Anyway, I rolled in about fifteen minutes late, which is about on par for me. It turned out to be no big deal (which is about on par for them). The staff still needed to have a meeting to figure out what their plan of action was. So they handed me a pair of snips and turned me loose on five flats of 200 tulsi basil seedlings each: "Just cut off the flowers and put those aside. We'll dry them for tea." When they weren't quite out of their meeting by the time I was done with that, they traded me a forked digging tool for the snips and sent me over to weed the berm, or, more accurately, the flagstone steps going up the berm. (In this case "berm" means "the slope of the hill that encloses the south side of the pond.")

Eventually the meeting broke up and they went over to the east garden for more weeding. Very particular weeding: I was only to pull up the thistle. They had planned on using hula-hoes to weed pretty much everything, but the ground was too wet for that after yesterday's thunderstorm. A hula-hoe is called that because its business end is a rectangular loop of sharp metal ribbon. It's supposed to slice cleanly through the top couple inches of soil, severing all the tiny weeds from their roots without unduly disturbing the crop bed. But when the soil is wet and clumpy, the crop bed will get disturbed. So we pulled thistles today, perfecting the art of loosening the soil enough to let the single thick root slide right out but not so much as to damage the herbs and flowers.

After I'd tossed enough thistles into the furrow to dry down and die, I worked on perfecting my own art of sitting down in the furrow without sitting on prickles.

I've been volunteering with one particular farmer, Rich, for years now. I started working for him at Abbondanza when their home farm was on Oxford Road.

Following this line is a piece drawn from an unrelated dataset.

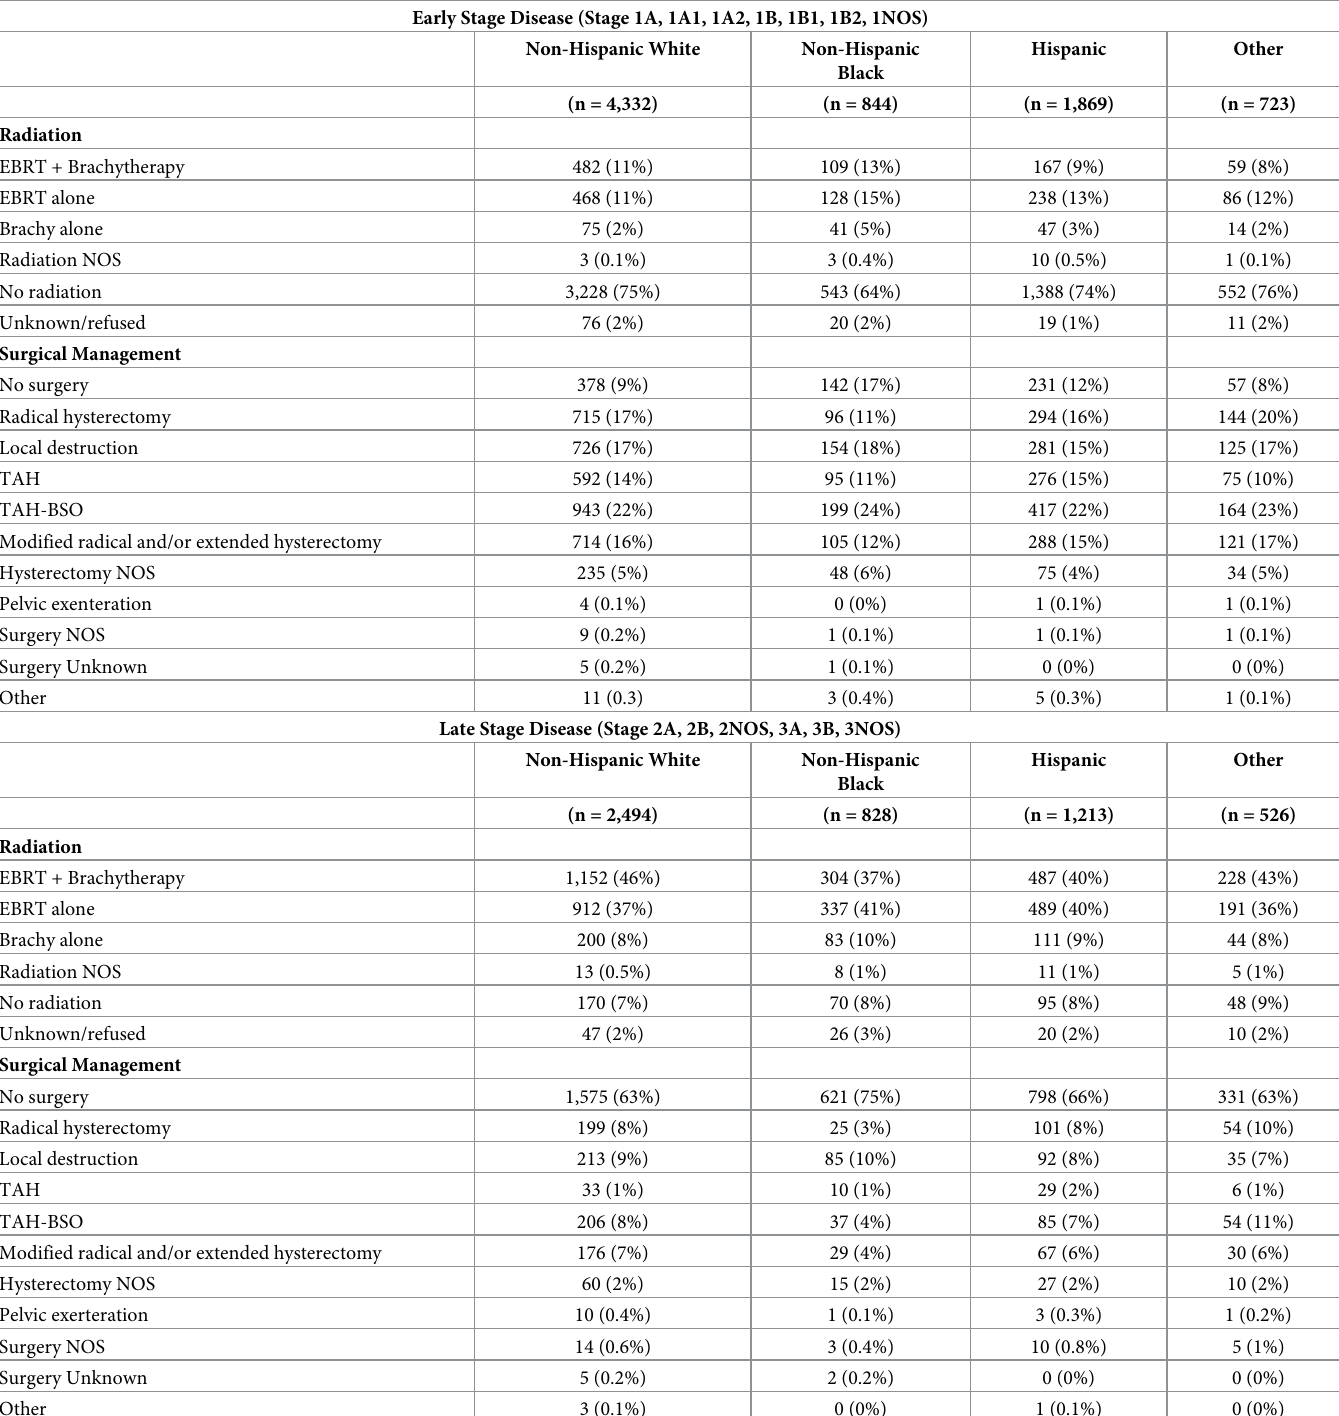
Table 4. Treatment given for cervical cancer by race, stratified by stage of disease at diagnosis. Early Stage Disease (Stage 1A, 1A1, 1A2, 1B, 1B1, 1B2,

Then, when they had to leave that land, I followed Rich to McCauley's, where he had moved some of his operations. The upshot of this is, there's a lot of basic farm procedure that I know pretty well now. I no longer worry, the way I used to worry, that my very presence there added to everyone's workload--that the hassle of training me on every task outweighed the help of me doing the task. A lot of tasks, I don't need training on anymore. Where I do need training, the training can be brief, given in terms of the concepts I'm already in good command of.

This means that if I arrive in the middle of a staff meeting, they can put me right to work--often on a somewhat overdue side project that it's hard to make time for, day to day--with a minimum of pause for instructions. Hence the tobacco thinning a couple weeks ago, or the harvesting of tulsi basil flowers this morning. And after lunch it was easy for me to jump right back into the thistle-pulling without waiting for others to come along and tell me where to do it. I wasn't entirely sure, but I figured I couldn't go too wrong if I just looked for thistles to pull.

I'm kind of proud and pleased about that, having learned over the years to be useful without fuss. And I'm kind of touched and honored that they trust me with it. I realized today that, because they trust me, I've come to trust myself, too. I don't worry anymore that I'll run the whole crop with some newbie mistake while I'm thinning or transplanting or weeding.

These are good folks to volunteer for. They're patient, laid-back, and calm. I know that they must be under considerable stress, given the constrictions of time and money and materials and weather, but they've never handed that stress on to me. And their easy trust helped relax me out of my high maintenance, insecure beginnings, making it possible for me to acquire confidence along with experience.

So that's just something I've started to realize recently, and I wanted to voice my appreciation.